Son premier terrain de jeux, installé en plein centre-ville, il le baptise Pomme d'Api : le site est modeste mais le concept original puisque la boutique est agencée comme l'intérieur d'une pomme géante. Quelques années plus tard, les locaux adjacents à cette boutique se libèrent. Alain Simon s'en empare pour créer Pomme de Reinette. Peu à peu, et durant trente ans, au gré des nouveaux mètres carrés qui s'offrent à lui, le magasin s'étend, grignote de l'espace, un peu comme un petit ver qui creuserait sa galerie. Aujourd'hui, Pomme de Reinette s'organise telle une chenille : six petites pièces se succèdent, toutes différentes, toutes biscornues, chacune proposant son propre univers. «J'ai créé une sorte de parcours intemporel dans un espace onirique», se félicite Alain Simon.
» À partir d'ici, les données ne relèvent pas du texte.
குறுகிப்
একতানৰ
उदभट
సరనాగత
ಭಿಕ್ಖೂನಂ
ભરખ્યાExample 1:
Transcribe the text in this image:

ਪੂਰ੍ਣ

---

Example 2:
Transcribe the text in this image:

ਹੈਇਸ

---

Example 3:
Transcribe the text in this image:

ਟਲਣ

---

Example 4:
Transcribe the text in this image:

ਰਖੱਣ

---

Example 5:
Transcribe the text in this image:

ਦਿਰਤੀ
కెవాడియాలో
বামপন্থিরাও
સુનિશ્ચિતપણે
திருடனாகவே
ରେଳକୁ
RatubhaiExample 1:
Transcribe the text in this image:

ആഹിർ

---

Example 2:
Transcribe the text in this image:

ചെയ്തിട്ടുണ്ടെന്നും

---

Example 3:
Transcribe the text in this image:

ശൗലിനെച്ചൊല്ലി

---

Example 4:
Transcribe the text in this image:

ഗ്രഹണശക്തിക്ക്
Le visiteur traverse la salle des figurines avant d’arriver dans celle des cartes, passe par une porte en forme de tour pour déboucher sur un échiquier géant. Il devient alors Alice avant d’arriver dans l’espace de prestidigitation où officie un magicien, puis pénètre dans la dernière pièce qui a été déguisée en vaisseau spatial… Au premier étage, un minuscule musée réunit des souvenirs d’enfance du patron et des jouets qui lui ont été offerts par des amateurs qui savaient qu’ici, leurs trésors seraient bien gardés, - comme cette collection de Dinky Toys soigneusement rangée derrière la vitrine.

Cinq salariés

Alain Simon ignore combien de mètres carrés il occupe ici. Fidèle à son passé de saltimbanque, il n'est que locataire. Il ignore aussi combien de références s'entassent dans ce vaste bric-à-brac. «Sans doute plusieurs dizaines de milliers», estime-t-il, reconnaissant bien vite : «Le côté chiffré des choses m'échappe un peu… En revanche, je sais jouer à tous les jeux mis en rayon.»
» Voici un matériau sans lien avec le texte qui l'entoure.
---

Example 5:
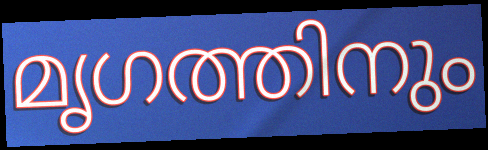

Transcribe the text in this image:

മൃഗത്തിനുംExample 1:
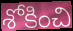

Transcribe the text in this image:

శోకించి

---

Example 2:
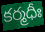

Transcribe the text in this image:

Il n'empêche : le magasin tourne, à un rythme de croisière qui lui permet, dit-il, de faire face à d'éventuelles périodes de vaches maigres, et emploie aujourd'hui cinq salariés. Si la concurrence des sites en ligne a eu raison de la plupart des autres magasins de jouets indépendants de la ville, celui d'Alain Simon semble indétrônable : «Avec Internet, on ne parle pas la même langue, on n'évolue pas sur le même terrain. D'ailleurs, voyez, on ne vend même pas de jeux sur écran… Ici les jouets ont une histoire. Les gens viennent acheter un cadeau chez nous parce qu'il est imprégné d'une identité. L'endroit d'où les choses viennent a aussi son importance.» Il estime ne pas être vraiment concurrent des chaînes de magasin de jouets, davantage centrées sur les phénomènes du moment.

«Taverne d’Ali-Baba»

Certes, il faut bien sacrifier aux modes : il n'y a qu'à voir la pile de hand spinners placée près de la caisse pour comprendre qu'un magasin de jouets à l'ancienne doit aussi savoir conjuguer au présent. Mais Alain Simon se paie le luxe de refuser ce qui gravite trop loin de son univers : «Je ne prends pas les produits qui ne me plaisent pas, qui ne me parlent pas. Certains jouets sont trop agressifs, trop sombres. De toute manière, ils ont généralement une durée de vie très courte.»

Alain Simon préfère s'amuser en écoutant les commentaires de ses clients, des «brèves de comptoir» qu'il a récemment décidé de consigner dans un cahier. Celui-ci referme quelques perles, comme cet enfant qui s'écrie : «Ici, c'est la taverne d'Ali Baba !» D'autres anecdotes se révèlent plus révélatrices de l'époque, comme celle d'une petite fille entrée dans la boutique en serrant sa poupée. La caissière lui dit : «Elle est trop mignonne ta poupée, comment elle s'appelle ?» Et la petite fille de répondre : «China ! C'est marqué sur l'étiquette.»